Magness Lake, in Heber Springs, is a magnet for swans
Quote of the Week
"Look, these are trying times for our nation. It's important to have a steady hand on the helm during times like this. ... And as you know the speaker doesn't have to be a member of the House. So, therefore: Vice President Cheney for speaker."
— U.S. Sen. Tom Cotton, explaining to Politico with a straight face why Dick Cheney should be the next speaker of the House. Republican congressman Kevin McCarthy — the presumptive heir to the speakership after John Boehner leaves the position — dropped out of the running last week.

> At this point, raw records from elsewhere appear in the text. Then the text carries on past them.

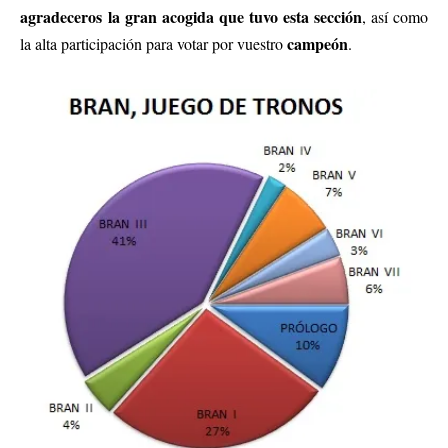
agradeceros la gran acogida que tuvo esta sección
, así como
campeón
la alta participación para votar por vuestro
.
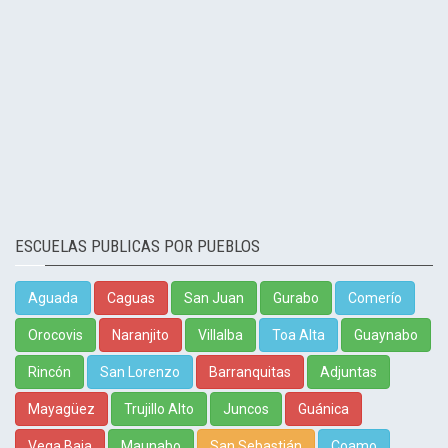
ESCUELAS PUBLICAS POR PUEBLOS
Aguada
Caguas
San Juan
Gurabo
Comerío
Orocovis
Naranjito
Villalba
Toa Alta
Guaynabo
Rincón
San Lorenzo
Barranquitas
Adjuntas
Mayagüez
Trujillo Alto
Juncos
Guánica
Vega Baja
Maunabo
San Sebastián
Coamo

Judge Griffen halts executions
Last Friday, Circuit Judge Wendell Griffen stayed the scheduled executions of eight men on Arkansas's Death Row, pending a hearing on their request for an injunction. Two of the inmates were set to die on Oct. 21. The eight have filed suit to stop their executions because the state, under a law passed earlier this year, refuses to provide information about the drug cocktail to be used in lethal injections.
Griffen's order allows the inmates their day in court, explaining that "immediate and irreparable injury will result to Plaintiffs absent a temporary restraining order enjoining Defendants from executing Plaintiffs as scheduled." Well, that's hard to argue with.
Now hiring: DHS director
Arkansas Department of Human Services Director John Selig will leave his position at the end of the year, the agency announced last week. Selig has been running DHS for a decade. He was appointed by Republican Gov. Mike Huckabee, then served for eight years under Democrat Mike Beebe, during which time he oversaw the implementation of the private option, Arkansas's expansion of Medicaid.
Who's to replace him? Running the sprawling bureaucracy of DHS — which handles everything from foster care to food stamps — is among the hardest jobs in the state. Gov. Asa Hutchinson will need someone who's at once a technocratic wizard, a capable manager, a shrewd political operator and a willing punching bag for irony-challenged legislators looking to beat up on Big Government.
1982 all over again?
State Rep. John Walker (D-Little Rock), the civil rights attorney who has crusaded for decades for racial equity in local public education, filed a federal suit last week seeking to reverse the takeover of the Little Rock School District by the state in January. It's been less than two years since the LRSD reached a final legal settlement with the state in the desegregation suit originally brought by Walker in 1982.
The 71-page complaint argues that the ousting of a democratically elected (and majority black) LRSD board was the result of a conspiracy "rooted in racial considerations." To argue his case, Walker has included pages and pages of exhibits, including emails that seem to show some within the (mostly white) Little Rock business community lobbying members of the state Board of Education for takeover long in advance of the decision. The suit also says the state has done little to address academic deficiencies in the LRSD since the takeover, which after all was motivated by low test scores.
Don't stroll in Dover
A federal jury last week declined to award damages to a Dover family that sued local and state law enforcement over a 2011 incident in which Eva Robinson and her son, Matthew, were accosted by an officer while walking their dog near their home. Read the details of the case online, but suffice it to say that before the encounter was over, Matthew (then 16) had been tased multiple time and he and his mother were both arrested, for no crime other than being resistant to the cops.
While the jury deliberated last week, a jittery attorney for one of the defendants — Pope County Deputy Sheriff Kristopher Stevens — made the bad call to reach an 11th-hour settlement with the plaintiff's lawyer, for $225,000. About 30 minutes later, the jury returned its verdict siding with the defendants and awarding no damages. Too late: The settlement is still binding. The Robinsons at least will get $225,000 for their troubles.